University of Bergen
Markus Miettinen did his PhD in Theoretical and Computational Physics under the supervision of Mikko Karttunen at Aalto University, Helsinki, Finland. This was followed by post doctoral research in Germany in the groups of Zoya Ignatova (at Institute for Biology and Biochemistry, Potsdam University) and Roland Netz (at Department of Physics, Freie Universität Berlin), chiefly funded by the two independent post-doctoral grants he won from the European Molecular Biology Organization (EMBO Long-Term Fellowship 2011–2012) and the Volkswagen Foundation (VolkswagenStiftung Post-Doctoral Fellow 2012–2015). In 2016, he joined the Department of Theory and Bio-Systems lead by Reinhard Lipowsky at the Max Planck Institute of Colloids and Interfaces (Potsdam, Germany), where he was a research group leader until becoming an associate professor at University of Bergen (UiB) Department Chemistry and research group leader at the UiB Computational Biology Unit in 2022.

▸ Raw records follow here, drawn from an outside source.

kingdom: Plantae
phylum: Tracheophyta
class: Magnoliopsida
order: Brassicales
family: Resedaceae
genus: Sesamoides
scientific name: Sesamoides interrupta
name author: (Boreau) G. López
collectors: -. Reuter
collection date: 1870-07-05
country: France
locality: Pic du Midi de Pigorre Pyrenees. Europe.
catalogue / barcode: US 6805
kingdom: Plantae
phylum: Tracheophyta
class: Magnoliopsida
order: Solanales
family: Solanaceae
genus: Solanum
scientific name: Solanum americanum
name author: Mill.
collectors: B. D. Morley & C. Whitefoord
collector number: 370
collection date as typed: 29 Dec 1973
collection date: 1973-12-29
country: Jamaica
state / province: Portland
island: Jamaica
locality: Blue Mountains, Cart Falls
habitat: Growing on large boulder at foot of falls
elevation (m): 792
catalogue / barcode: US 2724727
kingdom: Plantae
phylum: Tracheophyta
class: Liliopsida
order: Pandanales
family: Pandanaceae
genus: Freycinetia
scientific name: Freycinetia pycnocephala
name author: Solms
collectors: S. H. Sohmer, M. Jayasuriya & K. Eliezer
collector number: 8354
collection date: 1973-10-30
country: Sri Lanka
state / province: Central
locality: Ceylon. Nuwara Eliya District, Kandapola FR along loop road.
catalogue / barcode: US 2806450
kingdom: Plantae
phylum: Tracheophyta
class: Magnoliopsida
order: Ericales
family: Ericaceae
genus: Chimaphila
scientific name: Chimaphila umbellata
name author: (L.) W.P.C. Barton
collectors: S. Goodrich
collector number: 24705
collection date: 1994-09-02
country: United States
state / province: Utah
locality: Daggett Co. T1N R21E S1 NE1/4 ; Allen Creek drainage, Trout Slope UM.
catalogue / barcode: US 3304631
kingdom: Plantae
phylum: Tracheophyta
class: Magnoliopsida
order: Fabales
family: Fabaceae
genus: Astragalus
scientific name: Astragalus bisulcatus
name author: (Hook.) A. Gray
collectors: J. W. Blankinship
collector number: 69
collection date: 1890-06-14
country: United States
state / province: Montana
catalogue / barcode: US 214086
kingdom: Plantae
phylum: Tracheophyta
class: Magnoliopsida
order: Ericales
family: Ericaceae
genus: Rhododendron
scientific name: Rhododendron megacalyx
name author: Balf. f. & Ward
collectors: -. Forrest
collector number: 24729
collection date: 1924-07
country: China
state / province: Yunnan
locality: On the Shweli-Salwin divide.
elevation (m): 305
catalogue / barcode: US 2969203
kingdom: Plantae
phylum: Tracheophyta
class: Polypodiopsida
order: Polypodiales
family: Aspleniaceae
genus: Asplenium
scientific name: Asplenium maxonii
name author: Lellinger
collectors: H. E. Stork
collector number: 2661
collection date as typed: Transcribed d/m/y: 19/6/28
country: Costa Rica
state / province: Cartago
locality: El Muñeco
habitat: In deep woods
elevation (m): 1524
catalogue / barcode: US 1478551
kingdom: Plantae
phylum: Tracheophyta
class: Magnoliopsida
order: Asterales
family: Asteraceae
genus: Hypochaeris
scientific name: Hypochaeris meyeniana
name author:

  • High-fidelity Biomolecular Modelling
    Although molecular dynamics (MD) simulations are a widely used tool in (bio)sciences, they often actually fail to provide a veritable description (e.g. matching NMR data within experimental accuracy) of the conformations and the dynamics of the molecules simulated—a crucial prerequisite for using MD to intuitively interpret such high-resolution experiments. These failures can largely be attributed to the quality of the underlying MD models (force fields), improvement of which is hindered by the lack of comprehensive comparison to experiments, and outdated approaches, such as hand-tuning parameters. The High-fidelity Biomolecular Modelling Group employs open-science approaches to test and data-driven optimization methods to improve biomolecular force fields. We strive to make such force-field-optimized MD a tool for Integrative Structural Biology: Combining data from multiple experimental techniques to generate physics-based high-fidelity structural models with realistic structure and dynamics. I argue that such approach could eventually evolve MD into a bona fide Ångström-resolution microscope.